Below is the kernel code:

__global__
void add(int n, float *x, float *y, float *z)
{
  int i = blockIdx.x*blockDim.x + threadIdx.x;
  if (i < n) z[i] = x[i] + y[i];
  if (i< n) z[i]++;
}

And this is the main program allocating memory on the host side and providing a pointer of the same to the device.

int main() {
    int N = 1<<10;
    float *x, *y, *z, *d_x, *d_y, *d_z;

    cudaDeviceReset();
    //Allocating memory onto host
    cudaHostAlloc((void **)&x,  N*sizeof(float), cudaHostAllocMapped );
    cudaHostAlloc((void **)&y,  N*sizeof(float), cudaHostAllocMapped );
    cudaHostAlloc((void **)&z,  N*sizeof(float), cudaHostAllocMapped );
    for (int i = 0; i < N; i++) {
        x[i] = 1.0f;
        y[i] = 2.0f;
    }

    //Getting device pointer
    cudaHostGetDevicePointer((void **)&d_x, x, 0);
    cudaHostGetDevicePointer((void **)&d_y, y, 0);
    cudaHostGetDevicePointer((void **)&d_z, z, 0);

    cudaDeviceSynchronize();
    cudaProfilerStart();
    add<<<(N+255)/256, 256>>>(N, d_x, d_y, d_z);
    cudaProfilerStop();
    cudaDeviceSynchronize();

    cudaFreeHost(x);
    cudaFreeHost(y);
    cudaFreeHost(z);
    cudaDeviceReset();
}

Compiling:

nvcc -O0 -Xcicc -O0 -Xptxas -O0 -Xptxas -dlcm=cg -Xptxas -dscm=wb -o [OUTPUT_FILENAME] [FILENAME]


Inconsistent Results obtained:

P40:

Loads and Stores from System Memory: Not Available
Loads from Device Memory : 31.94 KB
Stores to Device Memory : 1.23 MB
(Can’t understand why there are 1.23 MB of stores to Device Memory)

V100:

Shows 0B of loads and stores from System memory, Device memory, L1 cache and L2 cache.


Thanks in advance.
Shweta

Please let us know which exact version of Nsight Compute you are using to collect this data, as well as the display driver version. For the memory metrics you are mentioning, which exact metrics are you referring to, and how to you obtain them (i.e. via UI/Interactive Profile activity, Nsight Compute CLI command line, …)? Do you get those from the memory workload analysis chart? Thank you.

Dear Felix,

For V100:
Nsight version : NsightCompute-1.0
Driver version : 410.79
Command used :
nv-nsight-cu-cli --section MemoryWorkloadAnalysis -f -o [OUTPUT_PROFILE] [EXECUTABLE]

For P40:
Nsight version : NsightCompute-2019.3
Driver Version: 418.67
Command used :
nv-nsight-cu-cli --section MemoryWorkloadAnalysis.* -f -o [OUTPUT_PROFILE] [EXECUTABLE]

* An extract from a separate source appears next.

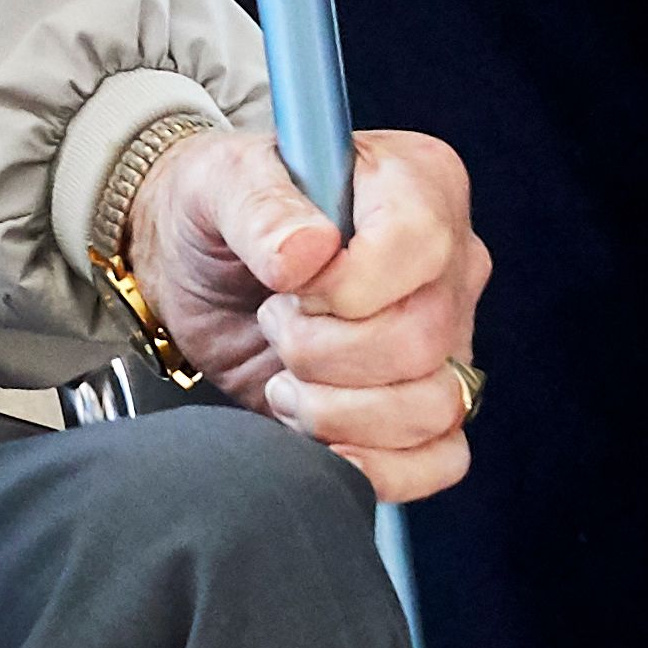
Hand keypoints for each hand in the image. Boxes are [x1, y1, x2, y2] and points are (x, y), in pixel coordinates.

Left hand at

For obtaining the metrics on both the system I use NsightCompute CLI.
And I am quoting the results from the memory workload chart analysis.

Thanks a lot!

Hi Shweta,

for the problem you seeing on GV100, I believe the issue is due to the different versions of Nsight Compute you are using for collecting the data and likely for viewing it. I assume you open the GV100 report not with Nsight Compute 1.0, but with Nsight Compute 2019.3 (or later), is that correct?

The set of metrics used for Volta-architecture GPUs changed after Nsight Compute 1.0. The memory diagram in the UI however is not embedded in the report, i.e. the metrics it uses to show the data are defined by the UI. If you open the 1.0 report with a later UI, it will try to find the wrong (new) metric names and will not be able to fill in the chart.

You can either re-collect the data using Nsight Compute 2019.3 or later on GV100, or use Nsight Compute 1.0 UI to view the report, or use any Nsight Compute CLI to read the report and print the raw metrics to the command line, using

nv-nsight-cu-cli --page raw -i <report>

Let me know if this helps, otherwise we’ll need to check more on this issue.
As for the problem you are seeing on P40, we’ll still need to look into this.

Dear Felix,

Thanks for your suggestion. You were correct the issue was because of the difference in the Nsight version I was using to read the results. Now it is giving expected results. Thanks again for your help. I used Nsight 2019.4 on both the machines to compute and read the stats.

Regards,
Shweta